● **TASK DESCRIPTION**:
Print the records exactly as given.

Recorded data:
※

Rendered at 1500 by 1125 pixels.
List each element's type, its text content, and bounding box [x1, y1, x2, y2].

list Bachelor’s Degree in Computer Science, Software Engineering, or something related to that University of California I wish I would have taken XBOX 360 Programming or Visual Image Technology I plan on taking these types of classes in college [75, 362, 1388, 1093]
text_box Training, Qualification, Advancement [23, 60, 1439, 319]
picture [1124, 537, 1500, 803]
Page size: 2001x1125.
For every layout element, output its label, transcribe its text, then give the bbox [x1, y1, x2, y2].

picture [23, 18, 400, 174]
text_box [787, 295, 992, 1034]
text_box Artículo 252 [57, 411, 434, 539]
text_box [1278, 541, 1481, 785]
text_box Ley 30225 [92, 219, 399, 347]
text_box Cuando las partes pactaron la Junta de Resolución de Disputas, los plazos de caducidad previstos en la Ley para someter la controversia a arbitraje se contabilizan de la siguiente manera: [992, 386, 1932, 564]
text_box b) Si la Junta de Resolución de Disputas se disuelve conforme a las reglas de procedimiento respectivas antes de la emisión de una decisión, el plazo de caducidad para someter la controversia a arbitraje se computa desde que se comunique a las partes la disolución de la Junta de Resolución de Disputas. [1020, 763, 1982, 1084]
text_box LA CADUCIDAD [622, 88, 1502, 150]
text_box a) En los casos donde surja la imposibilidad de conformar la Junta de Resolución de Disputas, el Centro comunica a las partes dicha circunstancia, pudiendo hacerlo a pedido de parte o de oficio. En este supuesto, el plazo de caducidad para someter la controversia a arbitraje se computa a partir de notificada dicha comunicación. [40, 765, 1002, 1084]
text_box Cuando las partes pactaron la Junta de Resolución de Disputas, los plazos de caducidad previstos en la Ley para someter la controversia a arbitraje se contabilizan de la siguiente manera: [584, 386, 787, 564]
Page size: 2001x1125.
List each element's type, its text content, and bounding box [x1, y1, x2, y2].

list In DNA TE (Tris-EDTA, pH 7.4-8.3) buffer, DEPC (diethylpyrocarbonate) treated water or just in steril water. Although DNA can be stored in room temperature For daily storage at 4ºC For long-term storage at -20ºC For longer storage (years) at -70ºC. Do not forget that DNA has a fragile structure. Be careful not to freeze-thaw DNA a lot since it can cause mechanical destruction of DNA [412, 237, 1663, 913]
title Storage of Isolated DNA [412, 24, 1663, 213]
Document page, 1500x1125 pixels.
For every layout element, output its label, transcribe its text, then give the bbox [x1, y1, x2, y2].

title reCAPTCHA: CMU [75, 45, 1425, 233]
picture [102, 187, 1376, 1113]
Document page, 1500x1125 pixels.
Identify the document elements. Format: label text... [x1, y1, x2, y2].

※

● **WORKED SOLUTION**:
Rendered at 1500 by 1125 pixels.
List each element's type, its text content, and bounding box [x1, y1, x2, y2].

list Bachelor’s Degree in Computer Science, Software Engineering, or something related to that University of California I wish I would have taken XBOX 360 Programming or Visual Image Technology I plan on taking these types of classes in college [75, 362, 1388, 1093]
text_box Training, Qualification, Advancement [23, 60, 1439, 319]
picture [1124, 537, 1500, 803]
Page size: 2001x1125.
For every layout element, output its label, transcribe its text, then give the bbox [x1, y1, x2, y2].

picture [23, 18, 400, 174]
text_box [787, 295, 992, 1034]
text_box Artículo 252 [57, 411, 434, 539]
text_box [1278, 541, 1481, 785]
text_box Ley 30225 [92, 219, 399, 347]
text_box Cuando las partes pactaron la Junta de Resolución de Disputas, los plazos de caducidad previstos en la Ley para someter la controversia a arbitraje se contabilizan de la siguiente manera: [992, 386, 1932, 564]
text_box b) Si la Junta de Resolución de Disputas se disuelve conforme a las reglas de procedimiento respectivas antes de la emisión de una decisión, el plazo de caducidad para someter la controversia a arbitraje se computa desde que se comunique a las partes la disolución de la Junta de Resolución de Disputas. [1020, 763, 1982, 1084]
text_box LA CADUCIDAD [622, 88, 1502, 150]
text_box a) En los casos donde surja la imposibilidad de conformar la Junta de Resolución de Disputas, el Centro comunica a las partes dicha circunstancia, pudiendo hacerlo a pedido de parte o de oficio. En este supuesto, el plazo de caducidad para someter la controversia a arbitraje se computa a partir de notificada dicha comunicación. [40, 765, 1002, 1084]
text_box Cuando las partes pactaron la Junta de Resolución de Disputas, los plazos de caducidad previstos en la Ley para someter la controversia a arbitraje se contabilizan de la siguiente manera: [584, 386, 787, 564]
Page size: 2001x1125.
List each element's type, its text content, and bounding box [x1, y1, x2, y2].

list In DNA TE (Tris-EDTA, pH 7.4-8.3) buffer, DEPC (diethylpyrocarbonate) treated water or just in steril water. Although DNA can be stored in room temperature For daily storage at 4ºC For long-term storage at -20ºC For longer storage (years) at -70ºC. Do not forget that DNA has a fragile structure. Be careful not to freeze-thaw DNA a lot since it can cause mechanical destruction of DNA [412, 237, 1663, 913]
title Storage of Isolated DNA [412, 24, 1663, 213]
Document page, 1500x1125 pixels.
For every layout element, output its label, transcribe its text, then give the bbox [x1, y1, x2, y2].

title reCAPTCHA: CMU [75, 45, 1425, 233]
picture [102, 187, 1376, 1113]
Document page, 1500x1125 pixels.
Identify the document elements. Format: label text... [x1, y1, x2, y2].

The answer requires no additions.